● The data:
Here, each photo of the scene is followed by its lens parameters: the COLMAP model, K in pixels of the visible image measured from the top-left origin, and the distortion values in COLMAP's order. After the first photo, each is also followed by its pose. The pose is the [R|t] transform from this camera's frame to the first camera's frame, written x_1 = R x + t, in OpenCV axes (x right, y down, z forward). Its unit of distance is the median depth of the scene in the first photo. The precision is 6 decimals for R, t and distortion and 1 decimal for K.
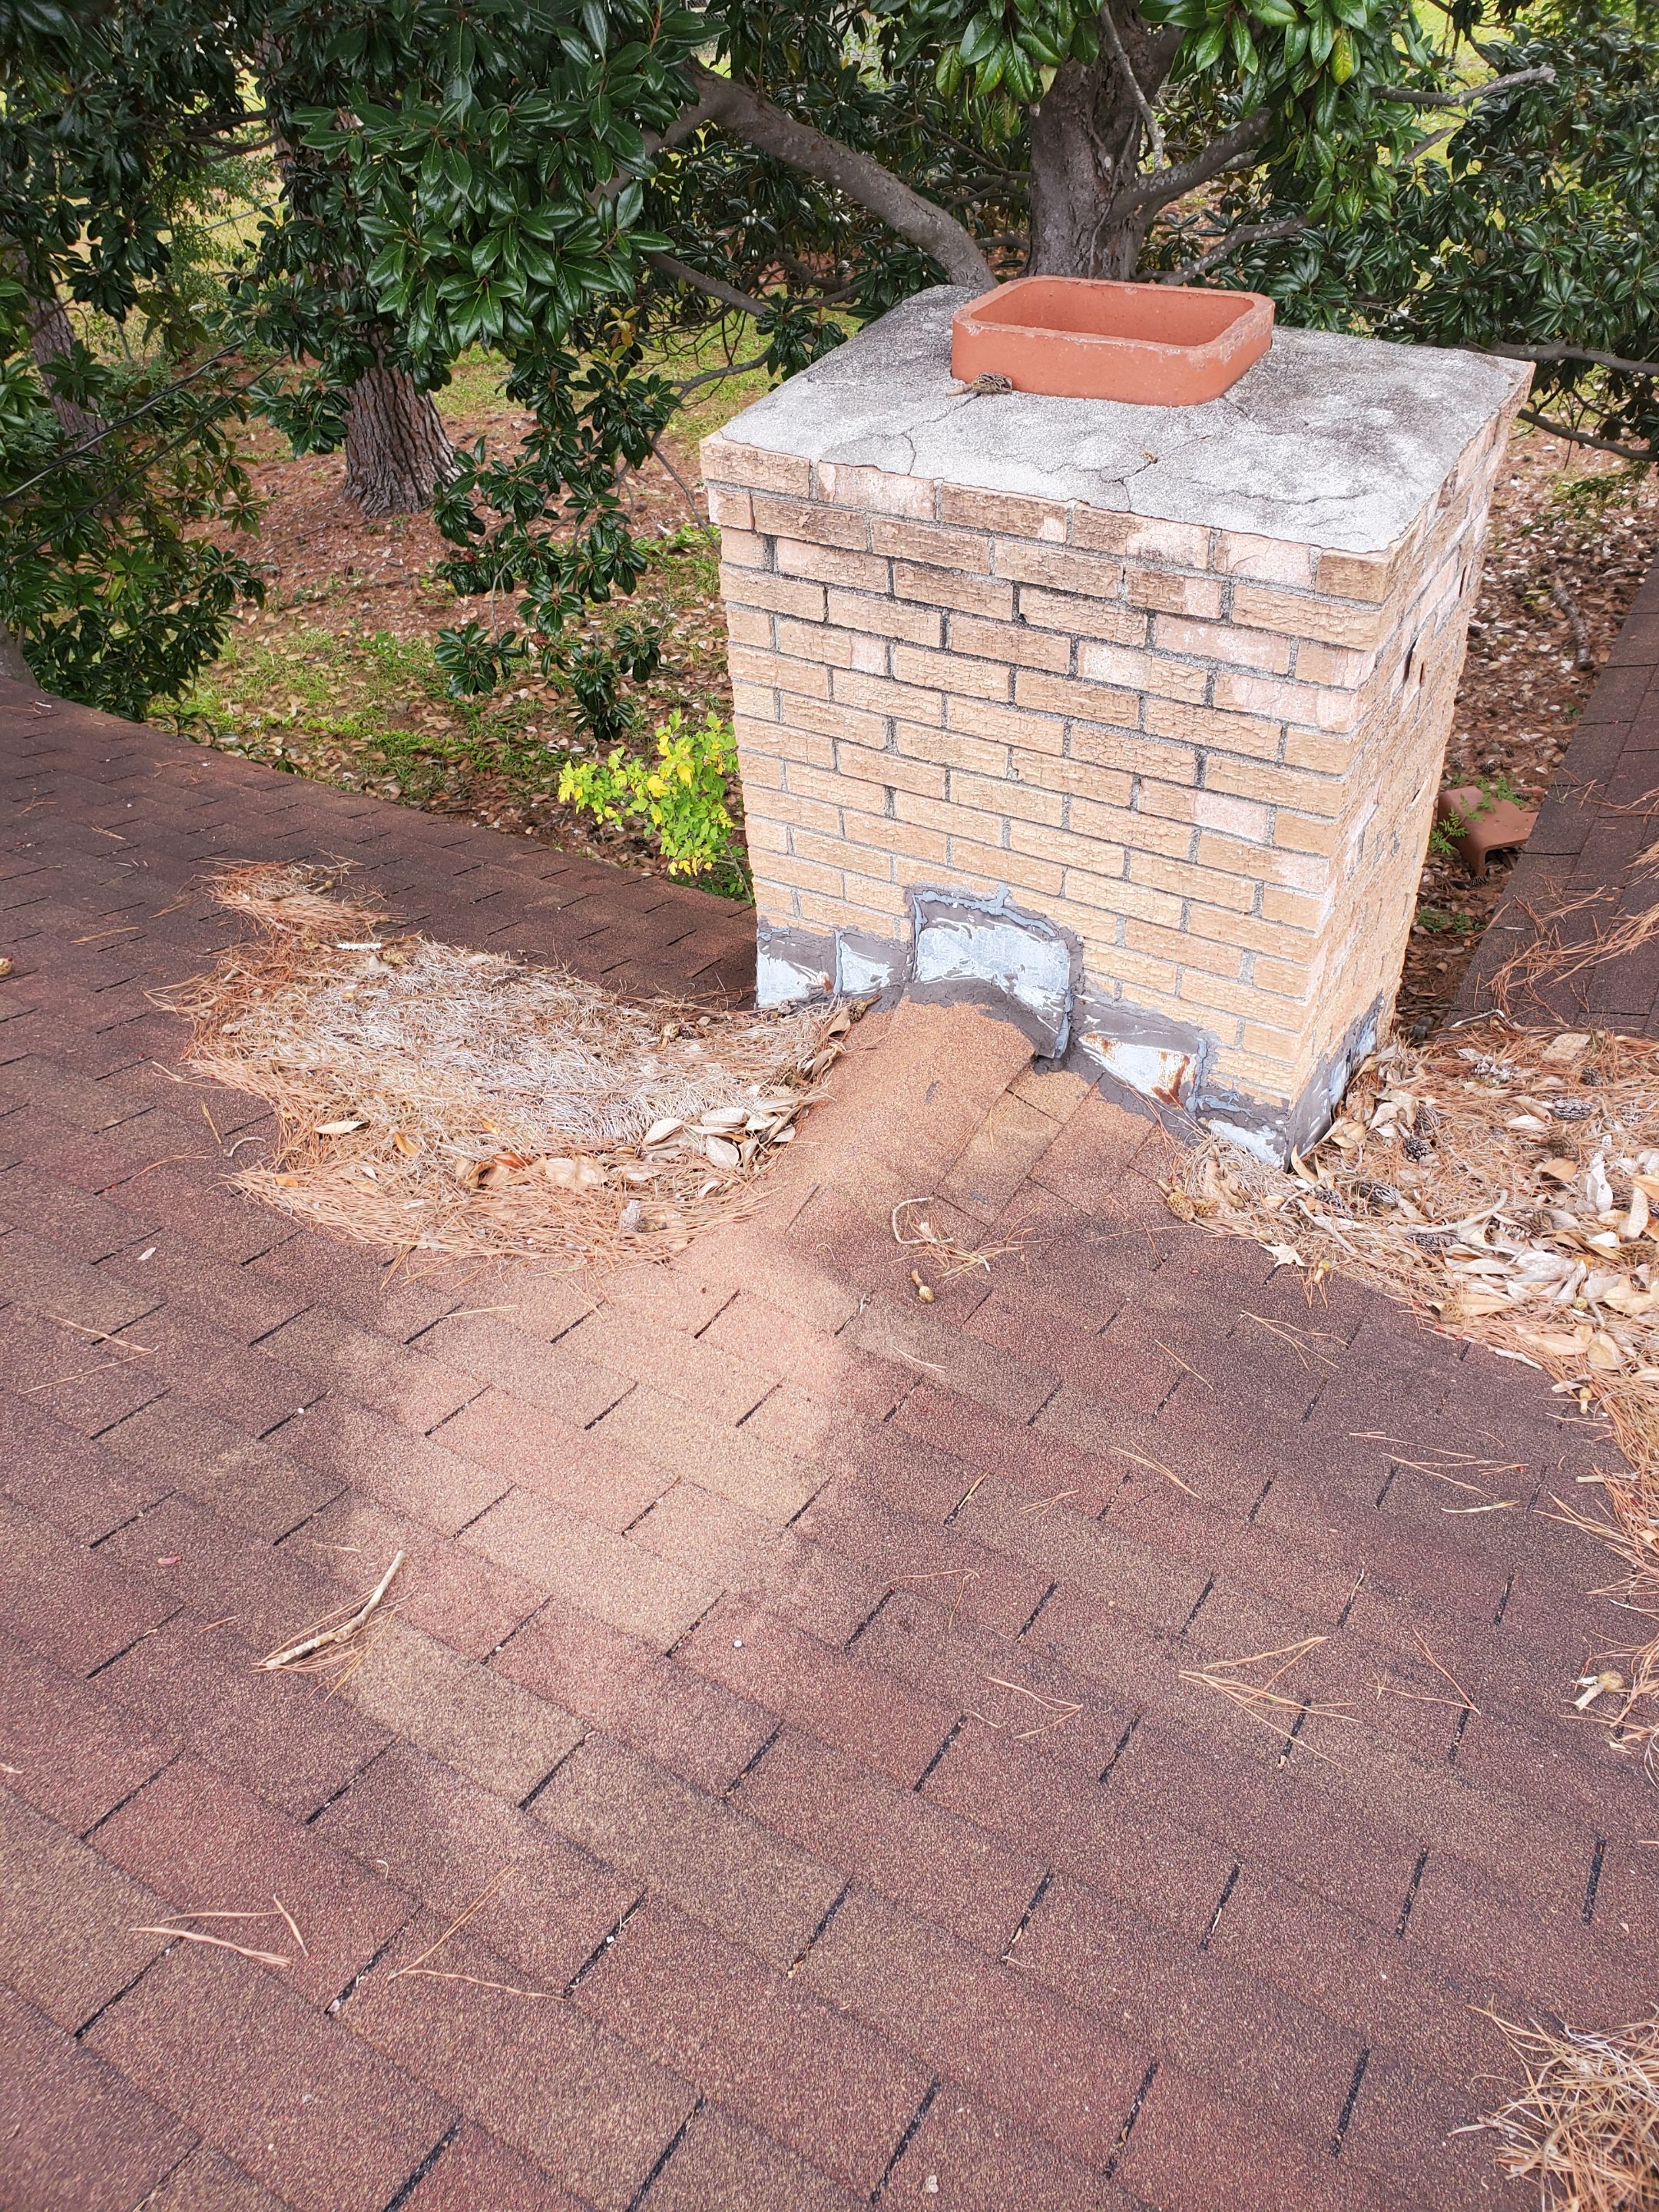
lens RADIAL K [[1720.8, 0, 829.5], [0, 1720.8, 1106.0], [0, 0, 1]] dist [-0.001522, 0.001305]
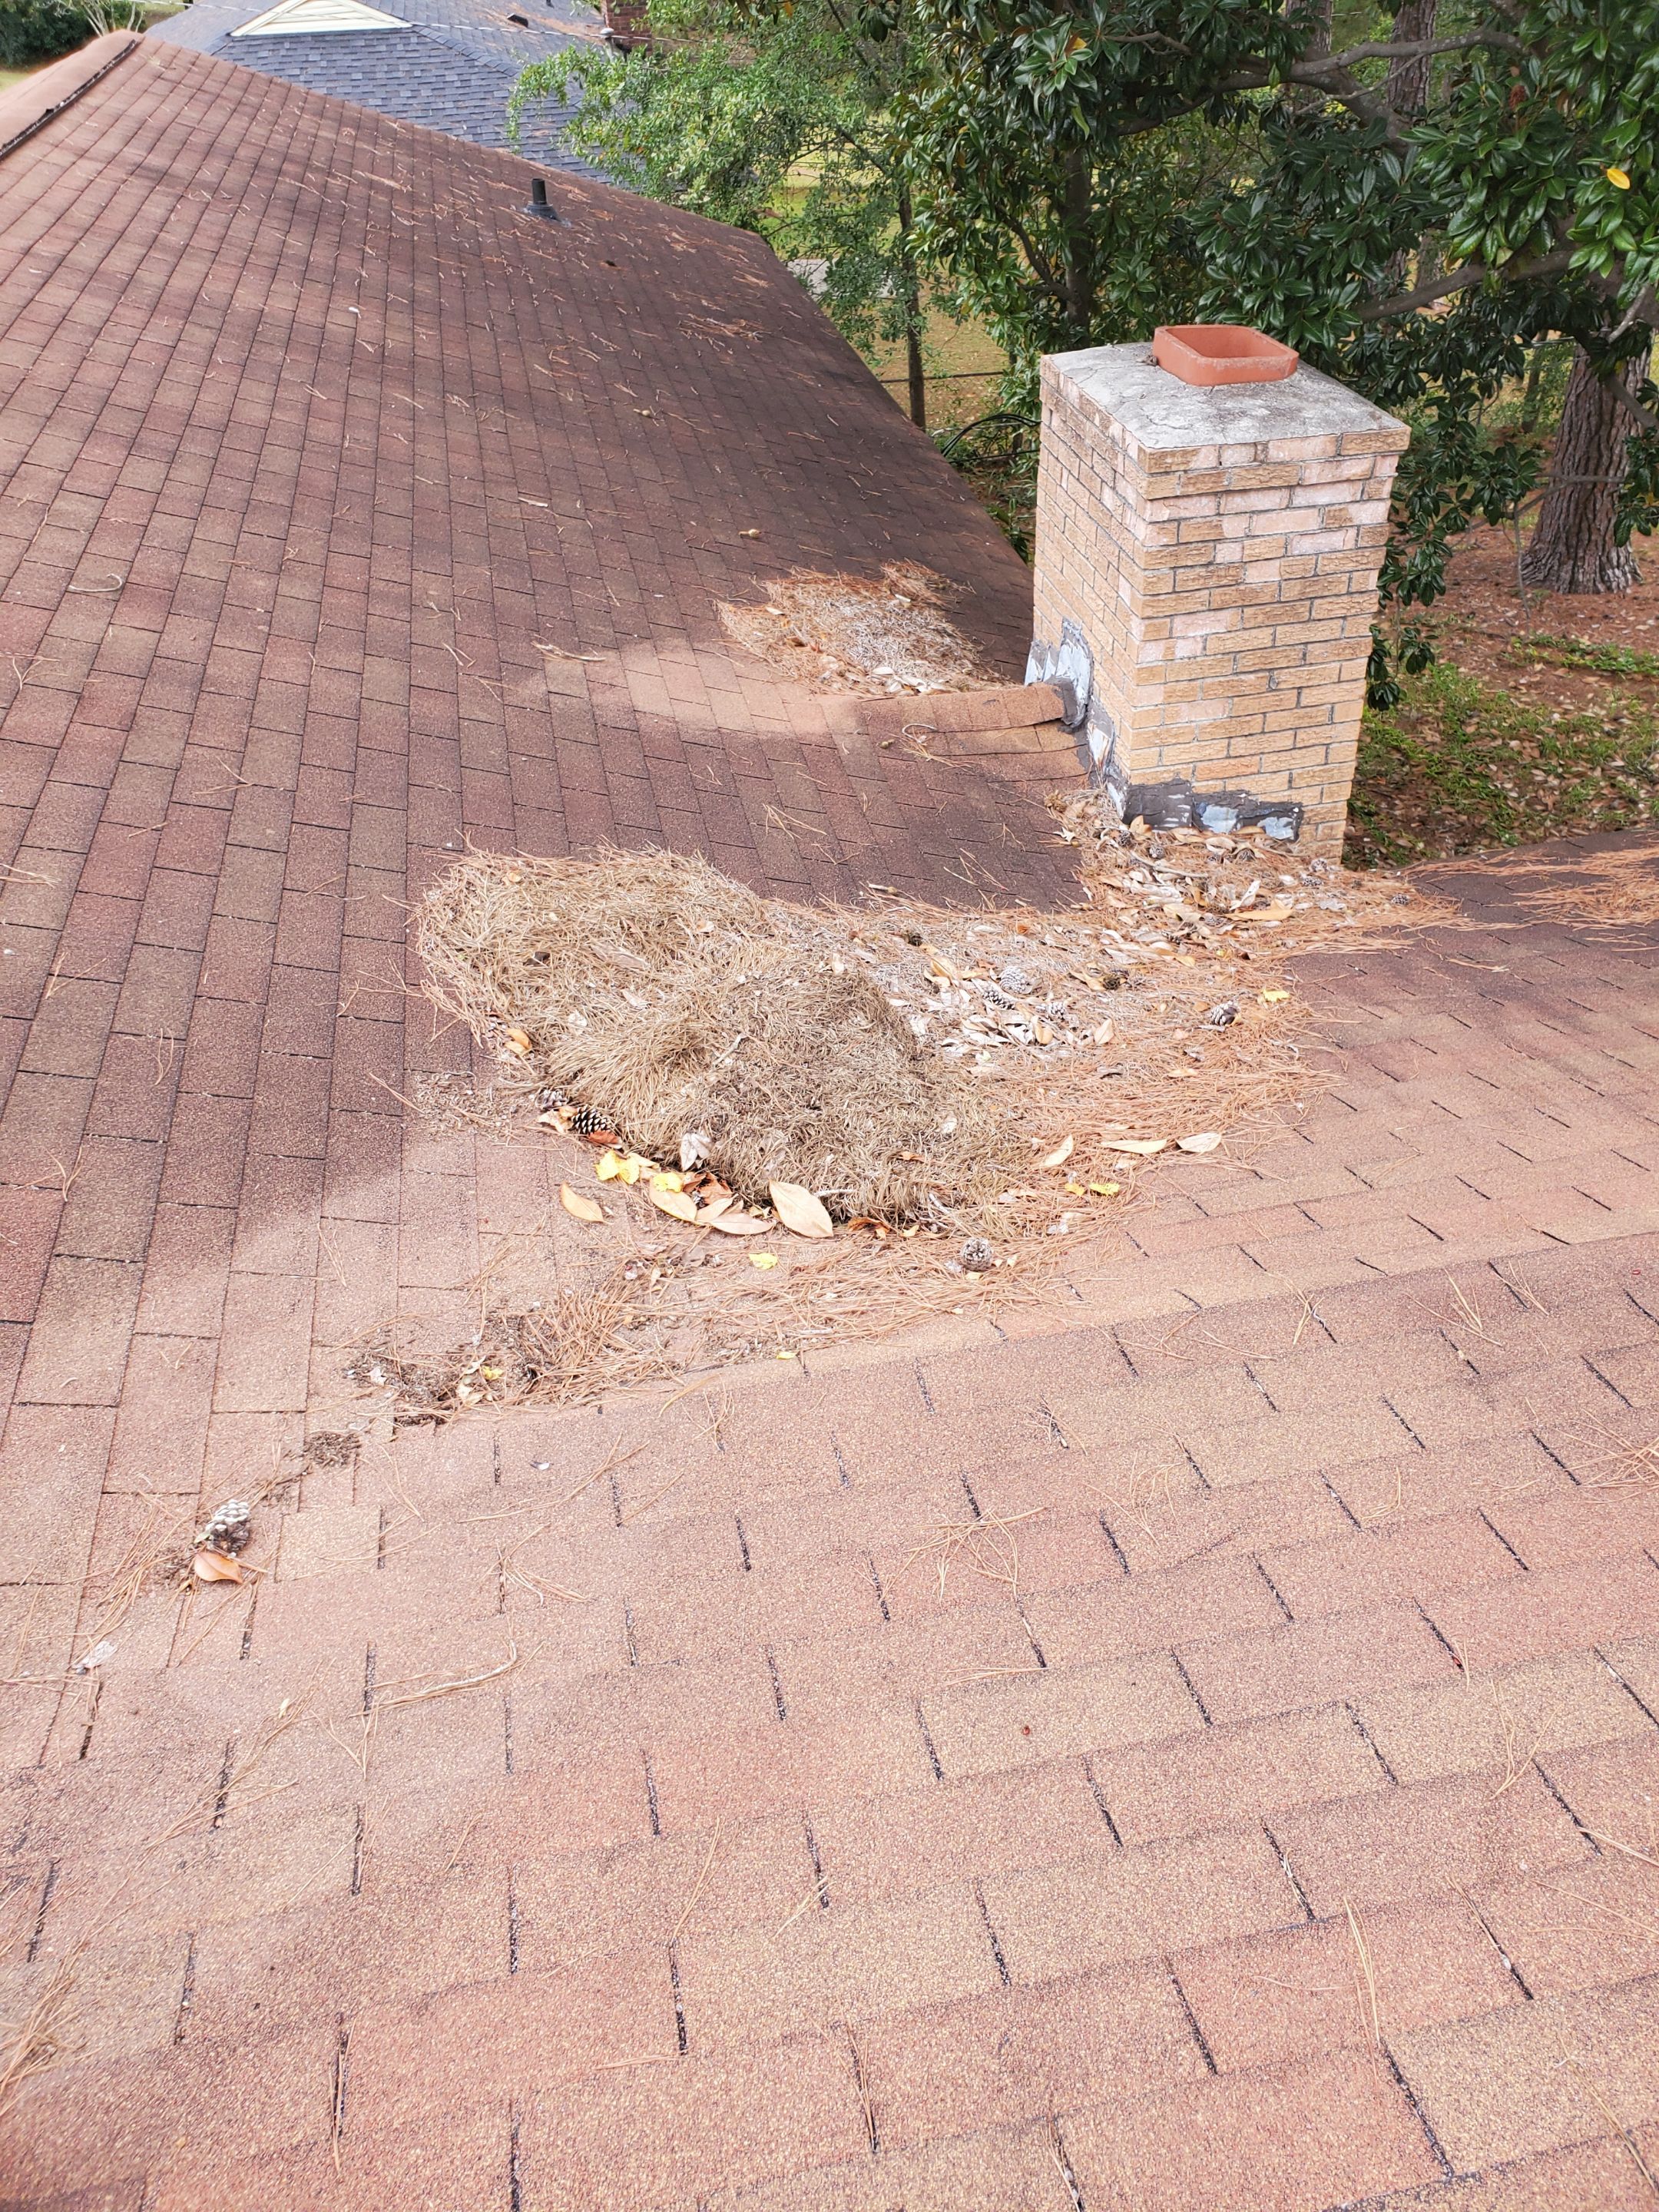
lens RADIAL K [[1720.8, 0, 829.5], [0, 1720.8, 1106.0], [0, 0, 1]] dist [-0.001522, 0.001305]
pose [[0.653552, 0.477782, -0.587022, 1.244452], [-0.507724, 0.851938, 0.128132, 0.215155], [0.561326, 0.214304, 0.799367, -0.538335]]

● To do: All of the preceding material should be output verbatim, with the pictures excluded.

● Answer area:
Here, each photo of the scene is followed by its lens parameters: the COLMAP model, K in pixels of the visible image measured from the top-left origin, and the distortion values in COLMAP's order. After the first photo, each is also followed by its pose. The pose is the [R|t] transform from this camera's frame to the first camera's frame, written x_1 = R x + t, in OpenCV axes (x right, y down, z forward). Its unit of distance is the median depth of the scene in the first photo. The precision is 6 decimals for R, t and distortion and 1 decimal for K.
lens RADIAL K [[1720.8, 0, 829.5], [0, 1720.8, 1106.0], [0, 0, 1]] dist [-0.001522, 0.001305]
lens RADIAL K [[1720.8, 0, 829.5], [0, 1720.8, 1106.0], [0, 0, 1]] dist [-0.001522, 0.001305]
pose [[0.653552, 0.477782, -0.587022, 1.244452], [-0.507724, 0.851938, 0.128132, 0.215155], [0.561326, 0.214304, 0.799367, -0.538335]]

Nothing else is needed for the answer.